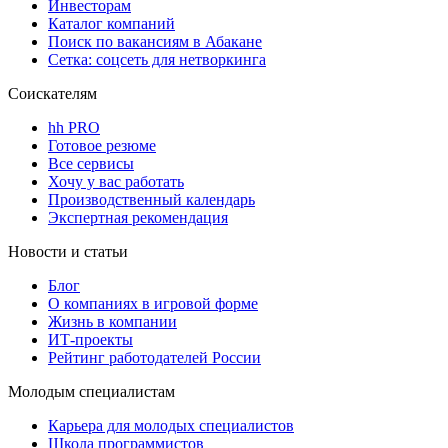
Инвесторам
Каталог компаний
Поиск по вакансиям в Абакане
Сетка: соцсеть для нетворкинга
Соискателям
hh PRO
Готовое резюме
Все сервисы
Хочу у вас работать
Производственный календарь
Экспертная рекомендация
Новости и статьи
Блог
О компаниях в игровой форме
Жизнь в компании
ИТ-проекты
Рейтинг работодателей России
Молодым специалистам
Карьера для молодых специалистов
Школа программистов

> _Requirement_
Each line from the one containing "Экспертная рекомендация" through the end of the material must be output exactly, and no other line.

> _Written answer_
Экспертная рекомендация
Новости и статьи
Блог
О компаниях в игровой форме
Жизнь в компании
ИТ-проекты
Рейтинг работодателей России
Молодым специалистам
Карьера для молодых специалистов
Школа программистов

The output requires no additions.